2010-03-28

The story of S

Once again, I have spent the last Thursday evening with Miss I. It came as a surprise, as she was supposed to have something else to do. Anyway, as usual, she came up with a conversation that acted like a long fuse, the kind that triggers the sudden realisation that you have been missing on something for years, waking you up the following night. 20+ years in this case.

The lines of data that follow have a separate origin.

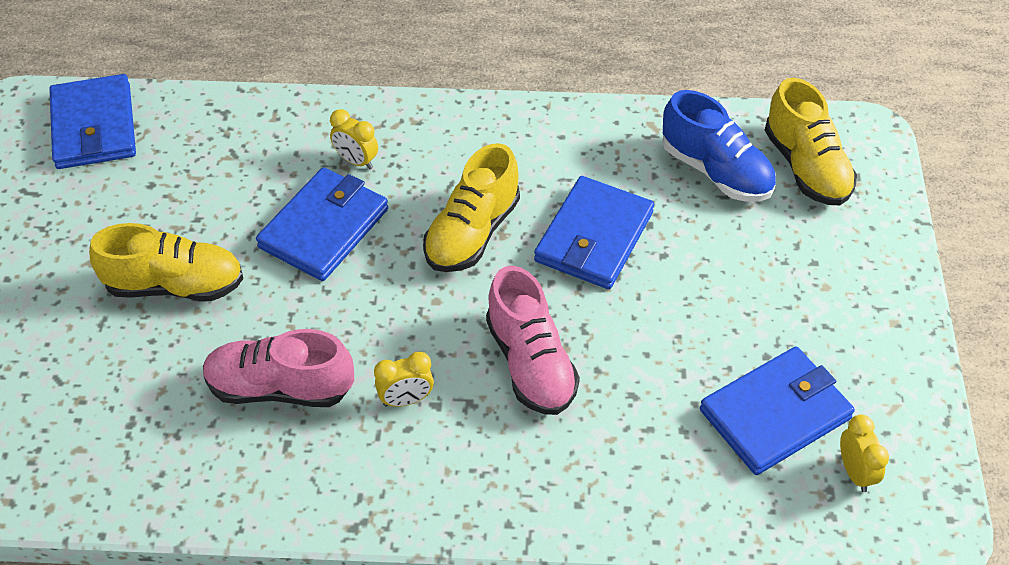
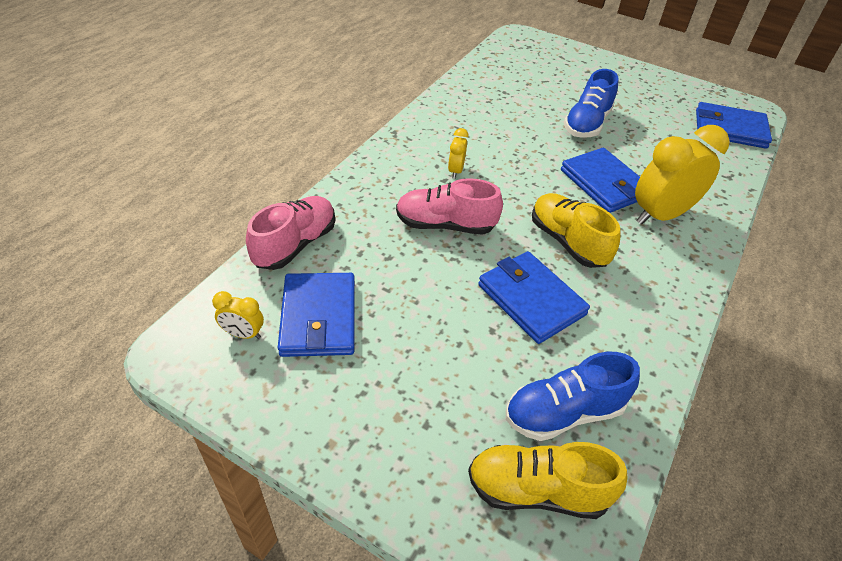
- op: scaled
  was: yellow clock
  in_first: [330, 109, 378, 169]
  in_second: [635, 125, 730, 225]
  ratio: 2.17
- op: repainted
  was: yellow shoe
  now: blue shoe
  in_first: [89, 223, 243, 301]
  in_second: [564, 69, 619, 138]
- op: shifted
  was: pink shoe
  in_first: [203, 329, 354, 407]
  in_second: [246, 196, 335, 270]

She asked me about someone I went to high school with. She knew her from college, and found S quite distasteful. I told her that she once was a very good friend of mine, and that she indeed turned out to be a less than a sterling person.
S is very intelligent: math and language oriented, with a lot of people skills and a daring attitude. She had a supportive family, was quite popular, fun to be with and a great friend of mine when I had trouble adjusting. My surrogate A at the time.
Then her older sister died. Her older sister was just like her, really brilliant. I do not know, I cannot explain what happened. The only thing I know is what I saw: a family being transformed. They all stayed together, of course, but, in a way, they took her death as a failure. They lost something more than a loved one. Something good was broken, and replaced by the intimate understanding that life is indeed too short.
I'll leave it at that.
Things changed, we were still friends but not that close any more. Then we grew apart.
We lost touch a few years later. I heard of her and her family. And what I heard through different channels, some of them very public, some other informal and very private didn't really made me want to get back in touch.
I'll leave it at that too.

But, beyond some vague feelings and half formed opinions, I hadn't seriously thought about this episode and how it had affected me, even though it got me to adopt a very well defined and consequential attitude toward some people.
Thanks to Miss I and a funny dream, I now know.
Basically, I have found out what I already knew and had never formulated.

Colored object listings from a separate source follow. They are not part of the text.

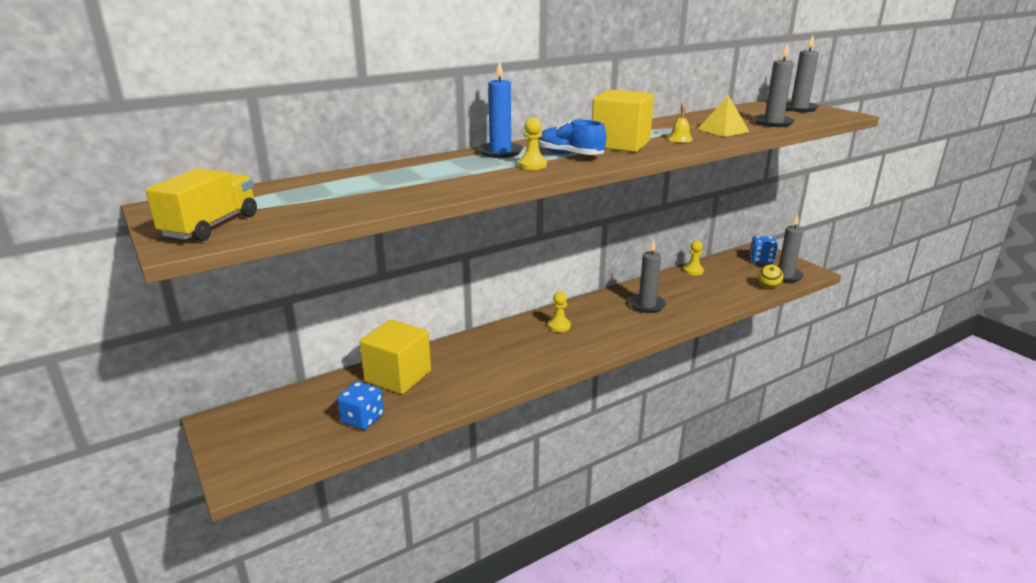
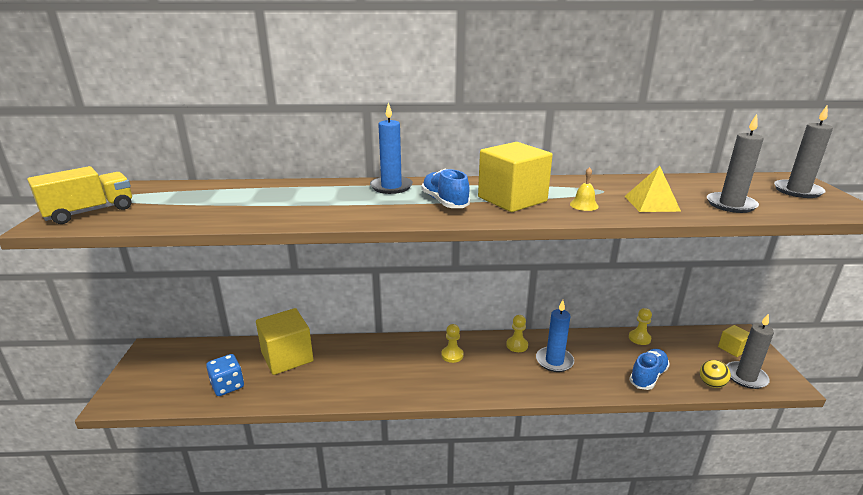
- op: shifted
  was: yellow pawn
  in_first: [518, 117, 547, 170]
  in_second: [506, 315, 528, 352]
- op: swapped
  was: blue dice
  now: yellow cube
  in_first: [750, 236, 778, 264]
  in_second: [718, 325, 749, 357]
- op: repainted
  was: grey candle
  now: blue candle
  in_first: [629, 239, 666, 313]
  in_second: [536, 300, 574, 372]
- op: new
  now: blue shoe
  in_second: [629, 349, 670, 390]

Two kinds of people get my attention: those who serve, because they believe in something bigger than themselves ; and those who hack, in a very broad sense, because they question systems that shouldn't be able to deprive us from basic dignity.
But only those who exhibit these two traits gain my respect.
Serving without hacking is being a mindless drone. Hacking without serving is being blindly self serving. You must have purpose and the means and will to question your purposes.
 

Motivation, intention, will and means. We always get back to those.